El cambio permanente del cielo hizo el día aún más mágico, con colores y luz de todo tipo, radiante, dorada, brillante, matizada... subrayando la magia de cada rincón. El Barrio Gótico, la Plaza Real, la Raval... toda Barcelona transmitía magia. El Palau de la Generalitat lucía hermoso, con adornos florales tan bonitos como elegantes y sin ninguna pancarta que lo afease, por fin un Palau de la Generalitat de todos y contra nadie. El vecino de enfrente, el ayuntamiento, sigue con sus pancartitas y sin respetarse a sí mismo, pero no todo puede ser perfecto. Pero hay que decir que la regulación del tráfico en el centro fue inteligente, quitando presión a las Ramblas, aunque la presencia de agentes privados dirigiendo el tráfico no se acaba de entender, el divorcio entre la Guardia Urbana y el ayuntamiento parece que no tiene fin. Por primera vez los bloques de hormigón tenían sentido (por cierto, si se pueden poner en una noche no sé por qué no se quitan ya las de las terrazas y colegios que tanto afean a nuestra ciudad).

Las casetas estuvieron peleando contra el viento y la lluvia, pero la gente hacía colas kilométricas cuando el granizo lo permitía.

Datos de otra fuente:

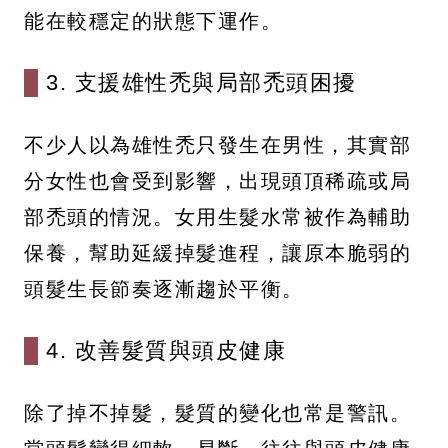
能在較穩定的狀態下運作。
3. 支援雄性禿與局部禿頭困擾
不少人以為雄性禿只發生在男性，其實部
分女性也會受到影響，出現頭頂稀疏或局
部禿頭的情況。女用生髮水常被作為輔助
保養，幫助延緩掉髮進程，讓原本脆弱的
頭髮生長節奏逐漸趨於平衡。
4. 改善髮質與頭皮健康
除了掉不掉髮，髮質的變化也常是警訊。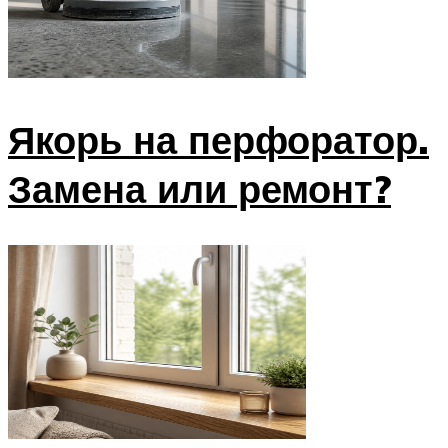
Якорь на перфоратор.
Замена или ремонт?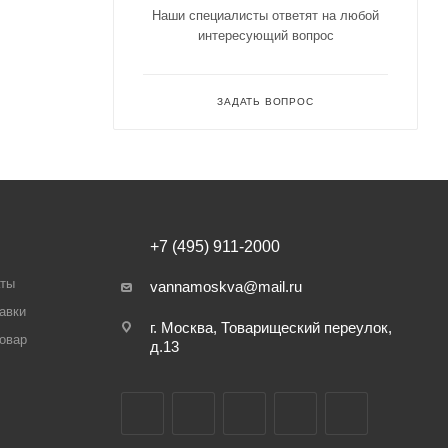
Наши специалисты ответят на любой
интересующий вопрос
ЗАДАТЬ ВОПРОС
+7 (495) 911-2000
аты
vannamoskva@mail.ru
авки
г. Москва, Товарищеский переулок,
товар
д.13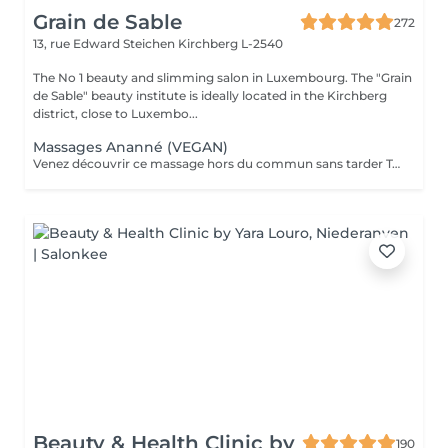
Grain de Sable
272
13, rue Edward Steichen
Kirchberg L-2540
The No 1 beauty and slimming salon in Luxembourg. The "Grain
de Sable" beauty institute is ideally located in the Kirchberg
district, close to Luxembo...
Massages Ananné (VEGAN)
Venez découvrir ce massage hors du commun sans tarder Tout d'abord nous utilisons une huile végétale et pure puis nous massons l'ensemble du corps en alternant brosses et pierres. Relaxation assurée ! Le corps est détendu et tonifié.
Beauty & Health Clinic by
190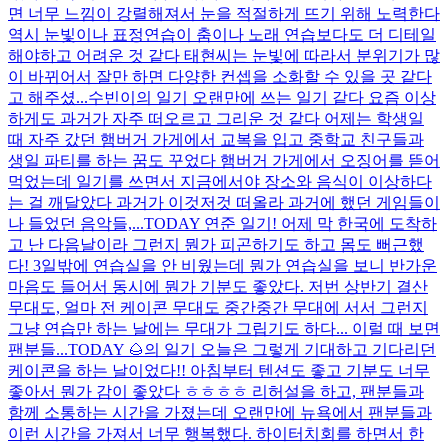
면 너무 느낌이 강렬해져서 눈을 적절하게 뜨기 위해 노력한다
역시 눈빛이나 표정연습이 춤이나 노래 연습보다도 더 디테일
해야하고 어려운 것 같다 태현씨는 눈빛에 따라서 분위기가 많
이 바뀌어서 잘만 하면 다양한 컨셉을 소화할 수 있을 곳 같다
고 해주셨...
수빈이의 일기 오랜만에 쓰는 일기 같다 요즘 이상
하게도 과거가 자주 떠오르고 그리운 것 같다 어제는 학생일
때 자주 갔던 햄버거 가게에서 교복을 입고 중학교 친구들과
생일 파티를 하는 꿈도 꾸었다 햄버거 가게에서 오징어를 뜯어
먹었는데 일기를 쓰면서 지금에서야 장소와 음식이 이상하다
는 걸 깨달았다 과거가 이것저것 떠올라 과거에 했던 게임들이
나 들었던 음악들,...
TODAY 연준 일기! 어제 막 한국에 도착하
고 난 다음날이라 그런지 뭔가 피곤하기도 하고 몸도 뻐근했
다! 3일밖에 연습실을 안 비웠는데 뭔가 연습실을 보니 반가운
마음도 들어서 동시에 뭔가 기분도 좋았다. 저번 상반기 결산
무대도, 얼마 전 케이콘 무대도 중간중간 무대에 서서 그런지
그냥 연습만 하는 날에는 무대가 그립기도 하다... 이럴 때 보면
팬분들...
TODAY 🌰의 일기 오늘은 그렇게 기대하고 기다리던
케이콘을 하는 날이었다!! 아침부터 텐션도 좋고 기분도 너무
좋아서 뭔가 감이 좋았다 ㅎㅎㅎㅎ 리허설을 하고, 팬분들과
함께 소통하는 시간을 가졌는데 오랜만에 뉴욕에서 팬분들과
이런 시간을 가져서 너무 행복했다. 하이터치회를 하면서 한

La gente quería ver y tocar a los autores, puede que muchos de ellos más famosos que escritores, pero es igual, esa es la gracia de Sant Jordi, vale lo mismo la firma de un premio Planeta que la de un influencer, una estrella de la tele que un político, hay público para todo y es un día donde los selfies están más que justificados.

Y felizmente volvió a haber muchísimas más casetas que vendían libros o rosas que las de los partidos políticos. Sant Jordi no es un día para revindicar sino para disfrutar. Hay que defender el catalán, por su puesto, pero con buena literatura y no enfadando a la gente. Ya que nos hemos cargado la Diada con tanta política, dejemos que Sant Jordi siga resistiendo como el día de todos los catalanes, de todos, piensen lo que piensen, hayan nacido donde hayan nacido. No dejemos que nadie se apropie de un día que es de todos.

La próxima vez que mi cliente ponga en duda la oportunidad de invertir en Barcelona, le diré que se venga a Barcelona un día de Sant Jordi y así entenderá la magia de nuestra ciudad. Porque como decía Peret hace 30 años, Barcelona es poderosa, Barcelona tiene poder.